Individual scales initially grow allometrically followed by isometric growth as they overlap and the animals approach adulthood (Goodrich and Nichols, 1933; Sire and Akimenko, 2004). Our live imaging experiment showed that although scale patterning was not affected by gh1 loss, the mutants developed proportionally smaller scales following an early and abrupt shift to isometric growth, consistent with a specific role for GH1 in promoting growth of bony tissues (Fig. 3E) (Slootweg, 1993). These results support a model in which normal squamation pattern requires coupling between scale papilla formation and body growth, rather than absolute timing of growth or squamation. We next turned our attention to the molecular and cellular mechanisms underlying TH dependent coupling of body growth and skin morphogenesis.
3.4. Scale development is regulated by TH nuclear hormone pathway in skin
TH can regulate gene expression in target cells via genomic or non-genomic signal transduction pathways (Davis and Davis, 1996; Hammes and Davis, 2015; Shi, 2000; Tata, 1998). In genomic TH signaling, the circulating TH prohormone T4 (thyroxine) is converted to the more biologically active T3 (triiodothyronine) in target cells by a specific deiodinase enzyme, Deiodinase 2, encoded by dio2. Following deiodination, T3 interacts with TH nuclear receptors (TRs), leading to conformational changes that strongly decrease TR affinity for transcriptional co-repressors and increase affinity for co-activators to regulate gene expression (Bianco and Kim, 2006; Brent, 2012; Buchholz et al., 2003; Han et al., 2020; Hörlein et al., 1995). By contrast, the most well characterized non-genomic TH pathway involves high affinity binding of T4 to specific cell surface integrin receptors (Bergh et al., 2005). If scale development is regulated via genomic TH signaling, we predicted that loss of Dio2 activity would lead to a scale patterning phenotype similar to hypoTH fish. Conversely, if scale development depends primarily on T4 mediated non-genomic signaling, loss of Dio2 may not effect squamation. To discriminate among these possibilities, we generated a dio2 mutant (Fig. S4) and assayed scale development by imaging sp7:EGFP. This analysis revealed that, indeed, loss of dio2 causes later-developing and more numerous scales, similar to hypoTH fish (Fig. 4).
----
- **Exercises to complete**:
1. According to the passage on thyroid hormone and scale development, what enzyme converts T4 to T3 in target cells?
2. For each statement, decide whether it agrees with the passage on thyroid hormone and scale development. Answer yes or no and quote the words that decide it.
(a) Loss of gh1 changed the pattern of scales.
(b) Fish lacking dio2 develop scales later and in greater number.
(c) The best-characterized non-genomic TH pathway involves T3 binding to cell surface integrin receptors.

- **Records provided**:
----
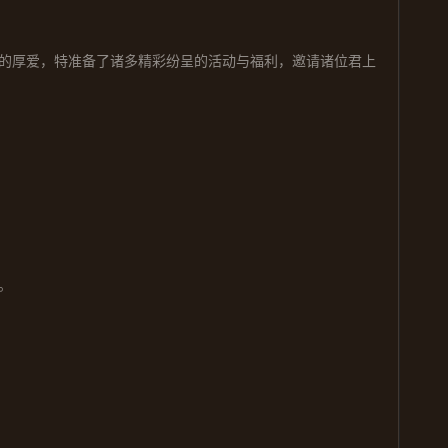
的厚爱，特准备了诸多精彩纷呈的活动
与
福利，邀请
诸位君上
。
----
- **Solved problems**:
1. Deiodinase 2, encoded by dio2.

2.
(a) No: "scale patterning was not affected by gh1 loss"
(b) Yes: "loss of dio2 causes later-developing and more numerous scales, similar to hypoTH fish"
(c) No: "high affinity binding of T4 to specific cell surface integrin receptors"